═════ INPUT RECORDS
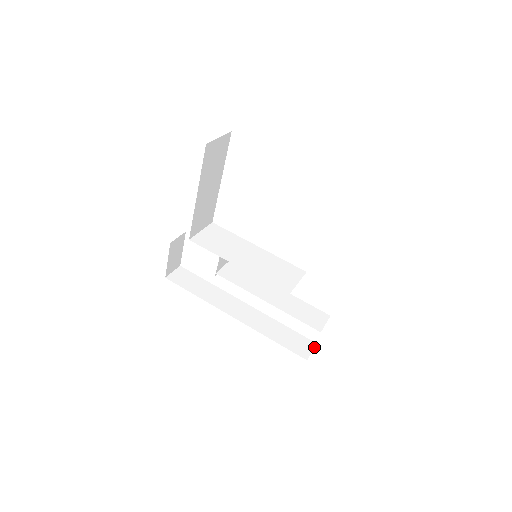
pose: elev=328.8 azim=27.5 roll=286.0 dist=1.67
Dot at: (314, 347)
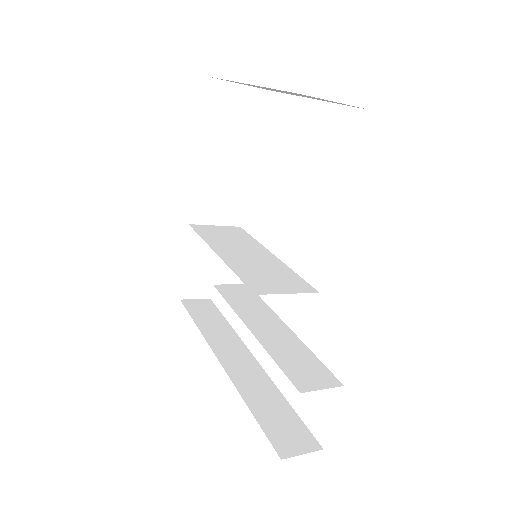
Dot at: (313, 450)
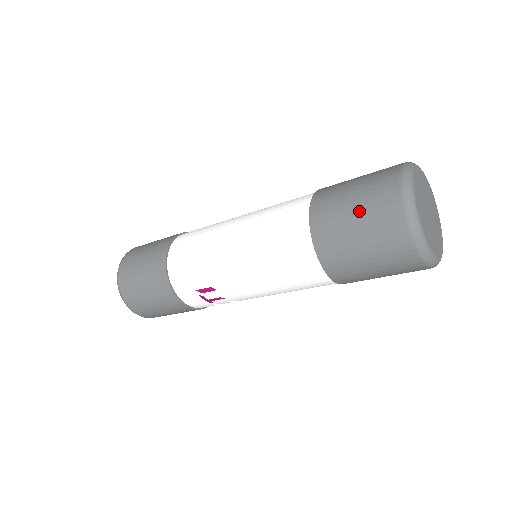
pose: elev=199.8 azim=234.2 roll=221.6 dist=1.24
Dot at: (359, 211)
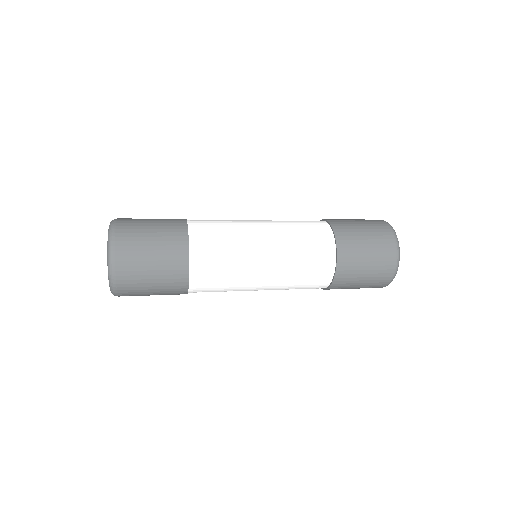
Dot at: (364, 285)
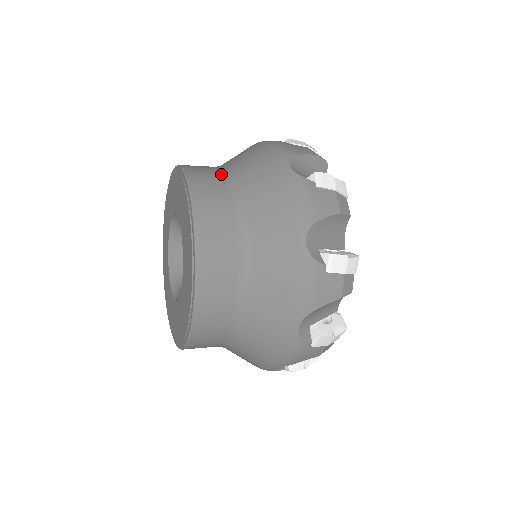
══════════
WHAT TO PRODUCE — Put every line of the records above into a numbered list, skipping blank lines and leaving out the pictures.

WORKED ANSWER —
1. pose: elev=328.8 azim=27.5 roll=286.0 dist=1.67
2. Dot at: (314, 347)
3. Dot at: (313, 450)
4. pose: elev=199.8 azim=234.2 roll=221.6 dist=1.24
5. Dot at: (359, 211)
6. Dot at: (364, 285)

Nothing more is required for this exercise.